▶ _Text under study_:
I was convinced that local Guild leaders would vote to drop “paper” from our name at our next meeting. I was wrong. Delegates had strong and passionate feelings about “newspapers,” almost as if bracing against the tidal wave of change headed toward their industry and careers.

Twenty years later, it is past time. It is inevitable. We are media. We are content producers. Ink may be in our blood but it is no longer essential to our survival. That is why a resolution to change our name to “NewsGuild” will be offered at our sector conference in January. Based on reactions at regional conferences this fall, I expect it to pass.

We are rightfully proud to be long associated with newspapers and their investments in and commitments to quality journalism. Yes, hedge funds and other distant owners have hurt those investments and commitments, but it is still true that most news stories and investigative journalism originate with newspapers.

Most stories—but not all—as this year’s Heywood Broun awards illustrate. The top Broun award was shared by the online Center for Public Integrity and ABC News for a phenomenal joint investigation into a coal industry conspiracy to deprive sick miners of medical benefits.

ABC’s Brian Ross accepted the award saying how honored he and the producing team were to receive the award from The Newspaper Guild — even though “we don’t think of ourselves as newspaper people.”

But “In this day and age in journalism, we’re all really one,” he added, all of us sharing the latest technology “to tell important and big stories.”

Members of the Guild’s Executive Council were struck by Ross’ words. They may have never heard anyone say that our name limited journalists from identifying with the Guild.

Our goal isn’t to preserve print — as hard as it is for many baby boomers to imagine a day starting without coffee and the morning paper, emphasis on paper.                     Our mission is to preserve quality journalism and good jobs. On the best of days, this is a challenge. It is even more difficult if we are limited by our name.

Our new name will continue to be linked, proudly, with the Communications Workers of America. CWA is a good case study for us. Our parent union began as the National Federation of Telephone Workers but reorganized in 1947 as the Communications Workers. The name didn’t limit CWA to telephone and telecommunication work. Instead, a forward-thinking organization was born that 50 years later was a natural fit for newspaper and broadcast workers, interpreters and all kinds of customer service representatives.

As the fight for a reliable business model continues for news organizations, the upheaval and uncertainty for workers brings evermore urgency to our work. It’s critical that journalists and other media workers looking for help don’t come across “The Newspaper Guild” and be discouraged by our name. We believe “NewsGuild-CWA” will make a difference.

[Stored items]
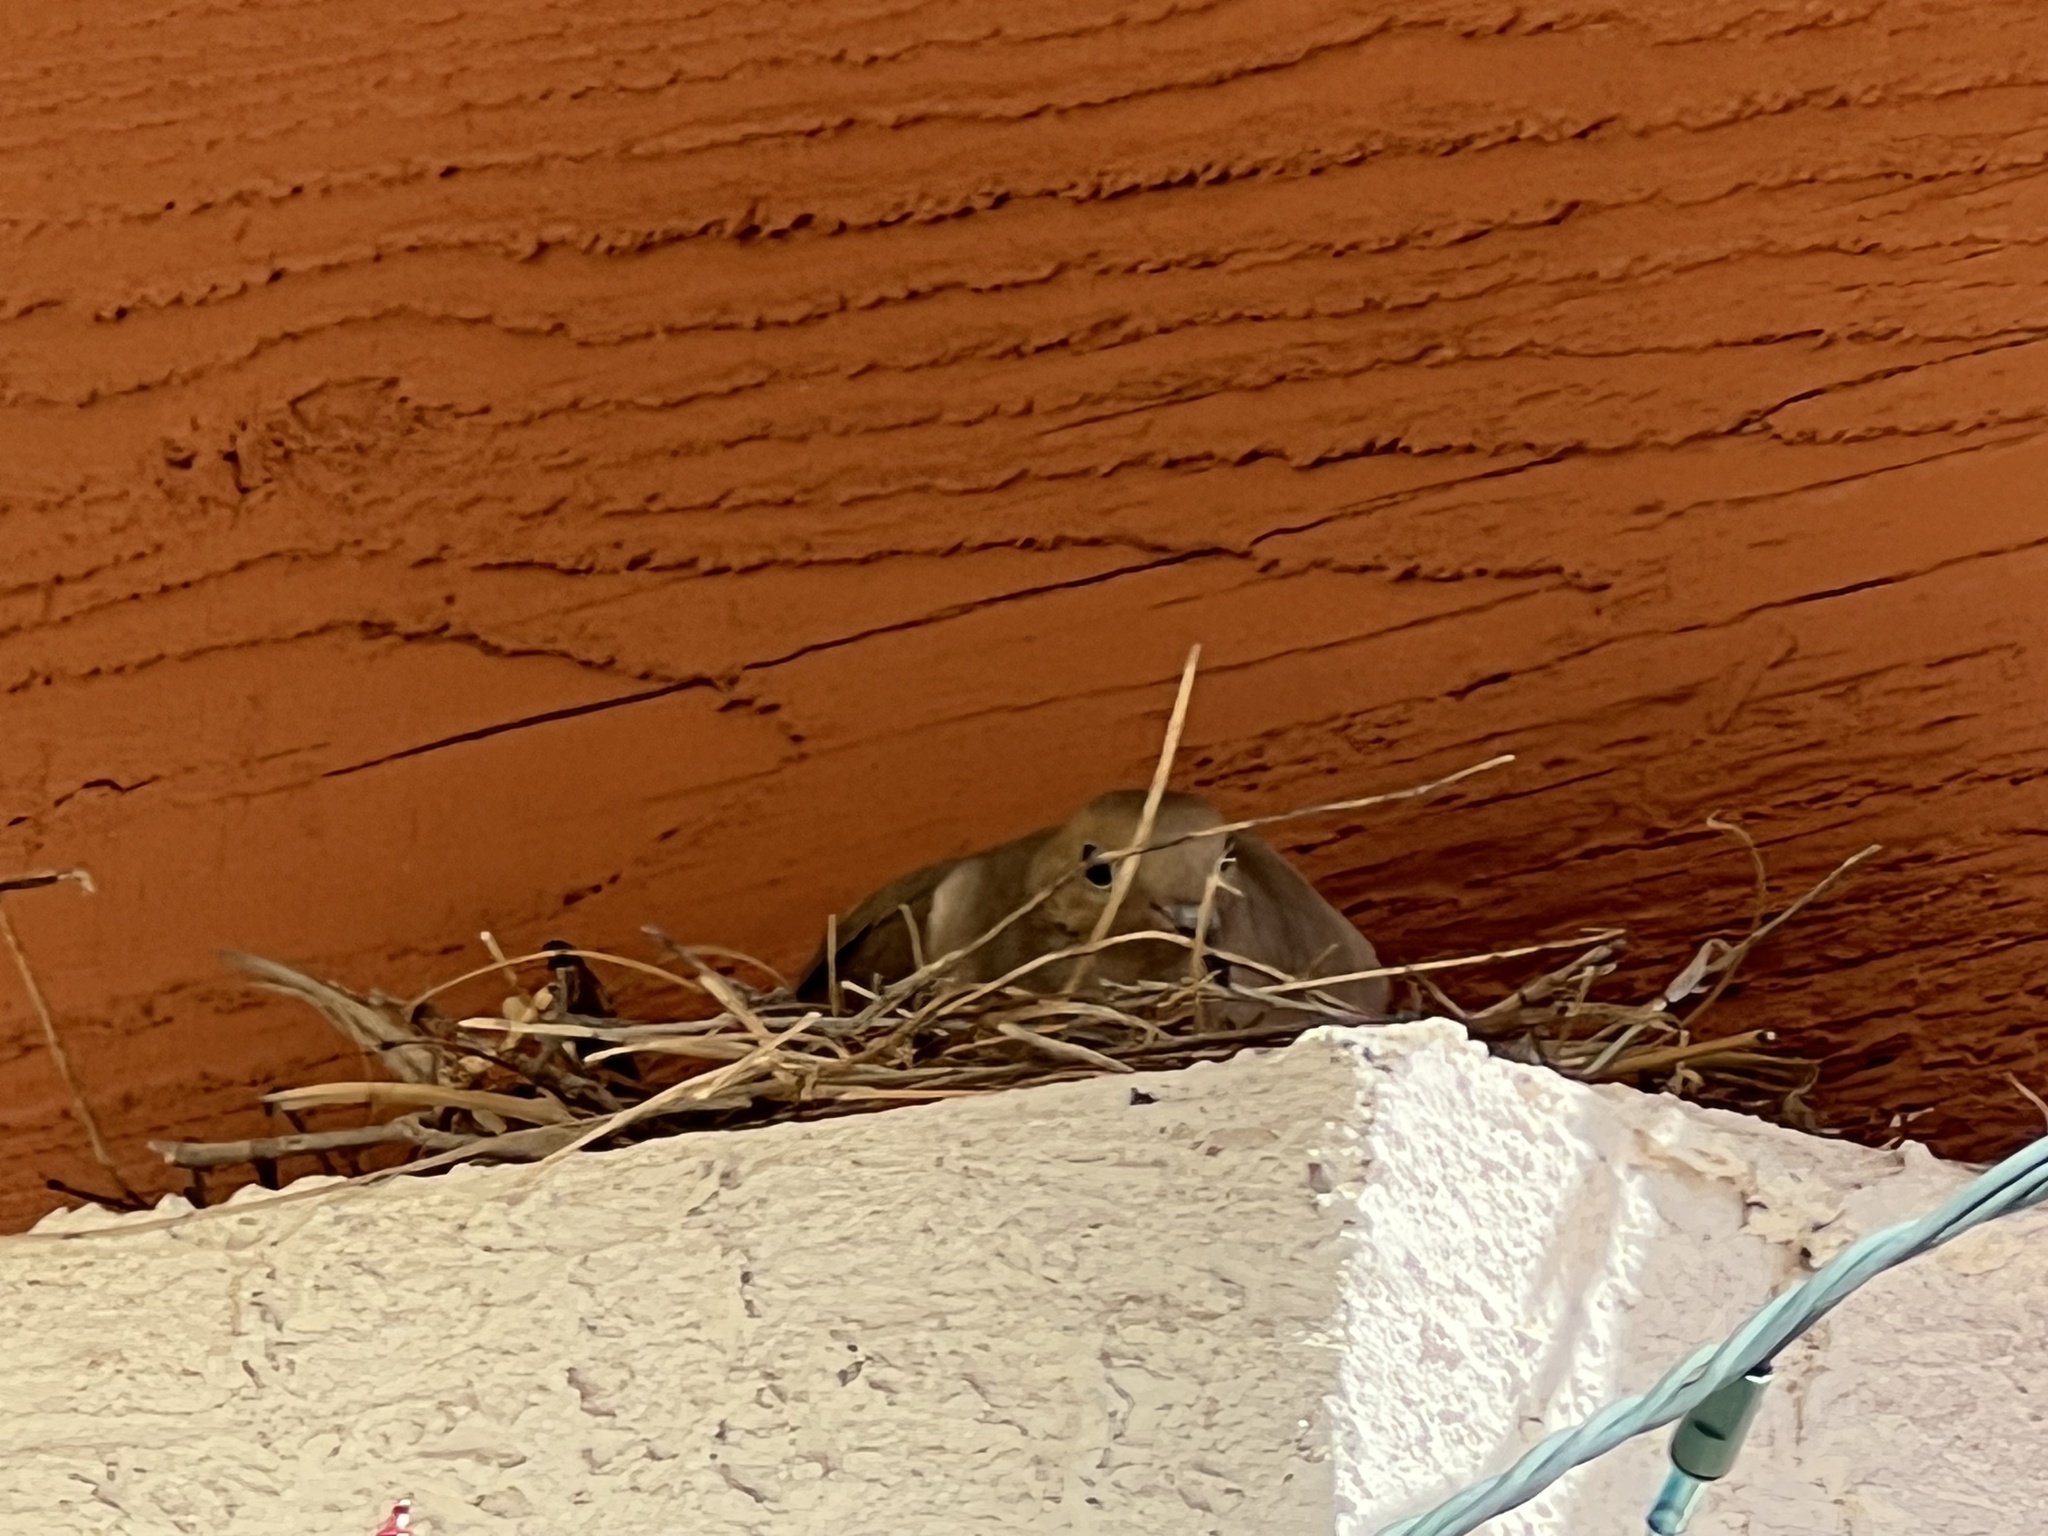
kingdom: Animalia
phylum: Chordata
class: Aves
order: Columbiformes
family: Columbidae
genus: Zenaida
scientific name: Zenaida macroura
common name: Mourning dove
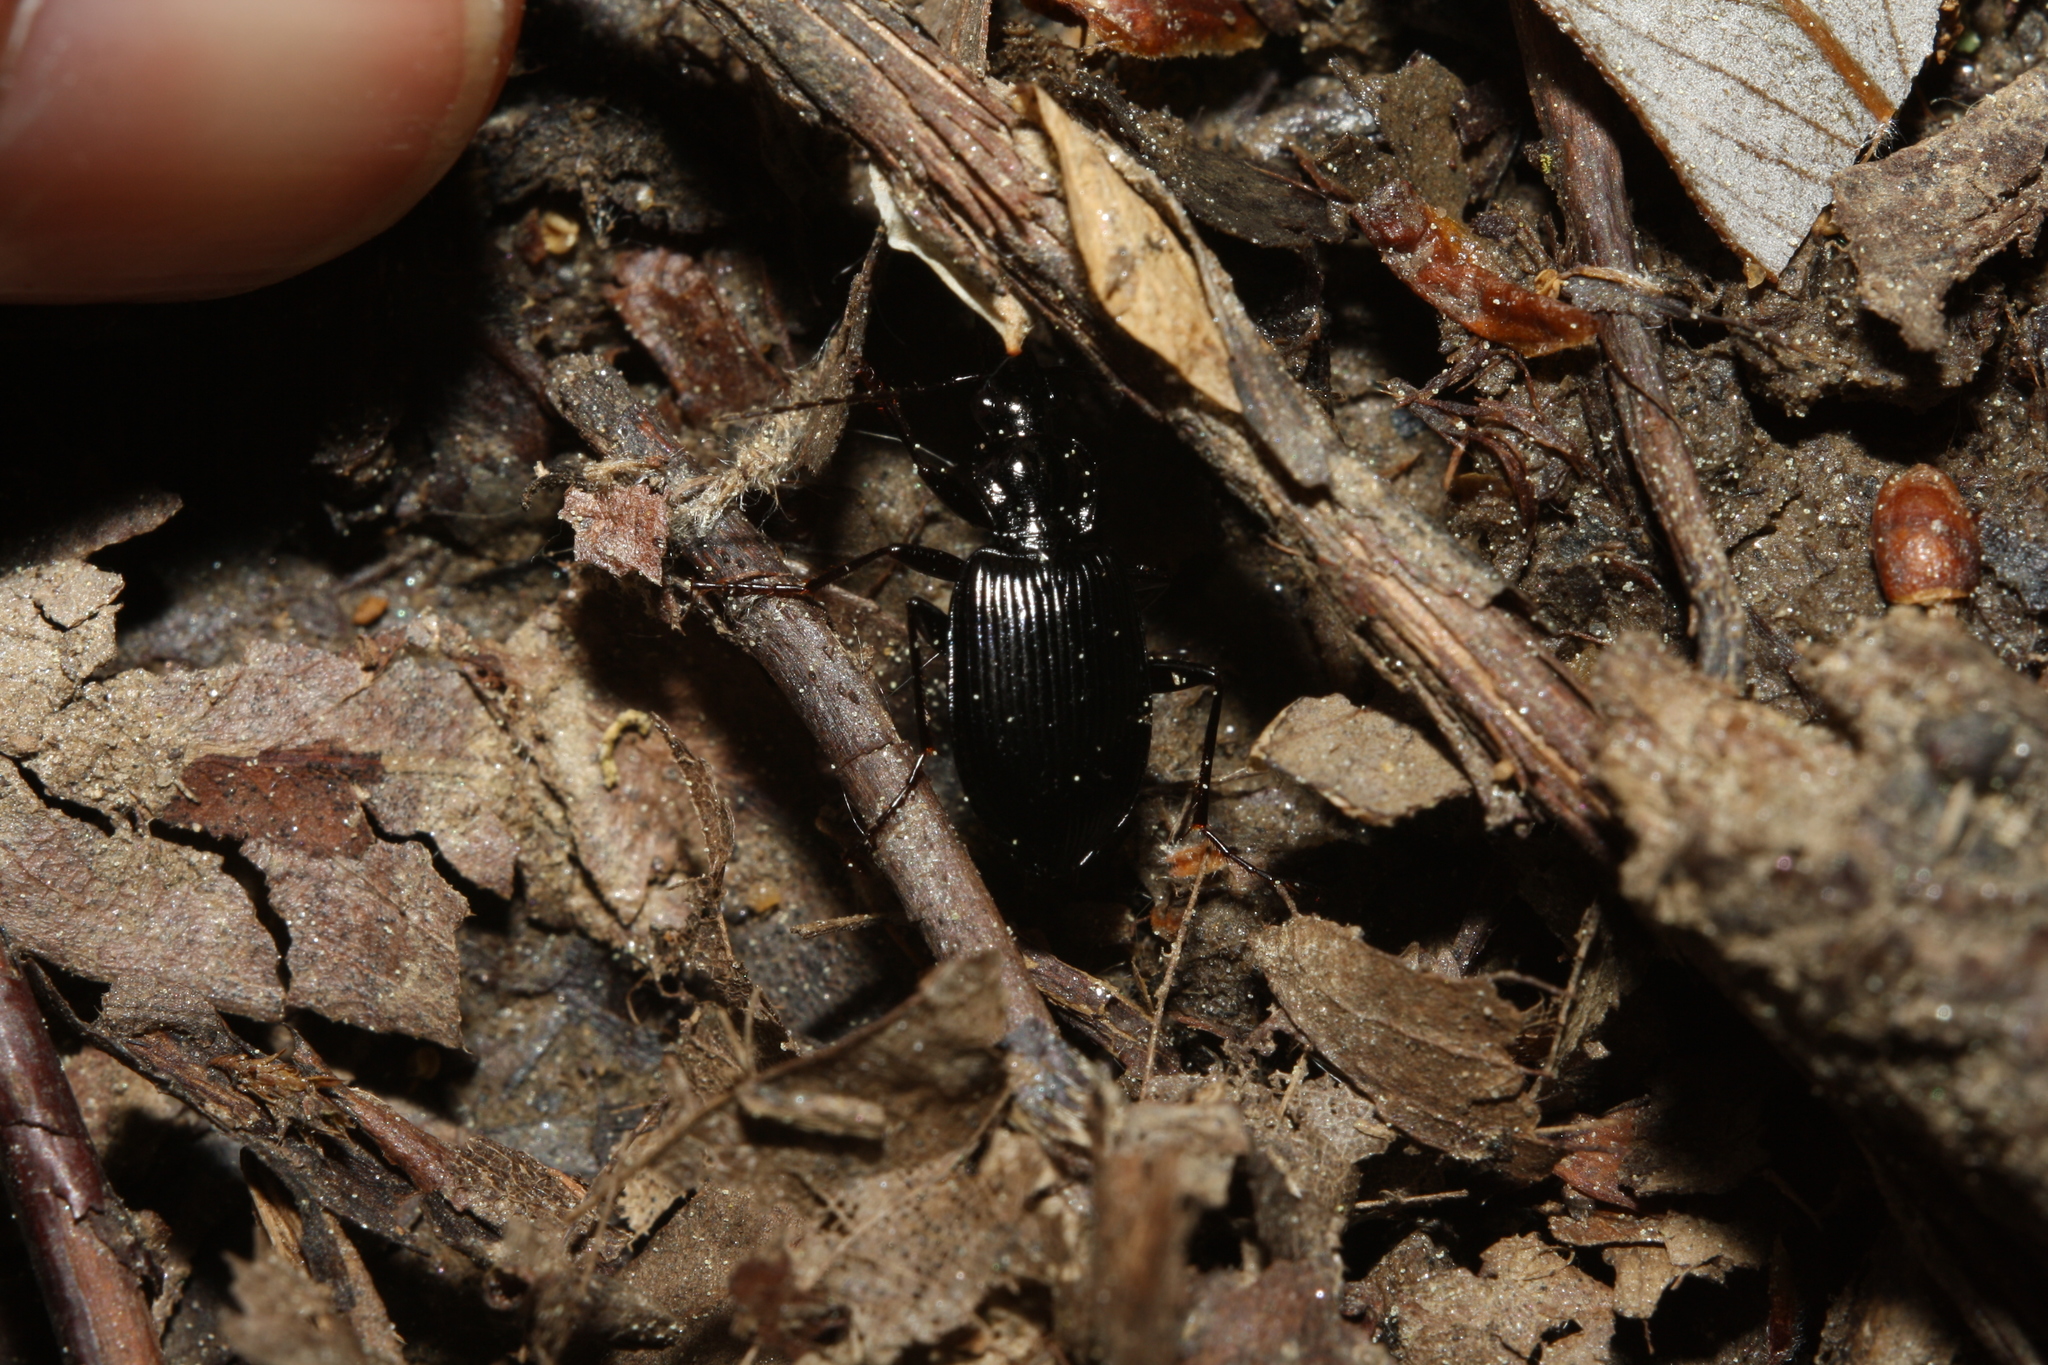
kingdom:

▶ _Questions to answer_:
- A) Why does the text on the Guild's name call the Communications Workers of America a good case study? Answer in one to three sentences.
- B) Quote the stretch from "Our goal isn’t" through "limited by our name." in the text on the Guild's name.

▶ _Written answers_:
- A) In 1947 the union reorganized as the Communications Workers, and that name didn't limit it to telephone and telecommunication work. It became a forward-thinking organization that, 50 years later, was a natural fit for newspaper and broadcast workers, interpreters and all kinds of customer service representatives.

- B)
Our goal isn’t to preserve print — as hard as it is for many baby boomers to imagine a day starting without coffee and the morning paper, emphasis on paper.                     Our mission is to preserve quality journalism and good jobs. On the best of days, this is a challenge. It is even more difficult if we are limited by our name.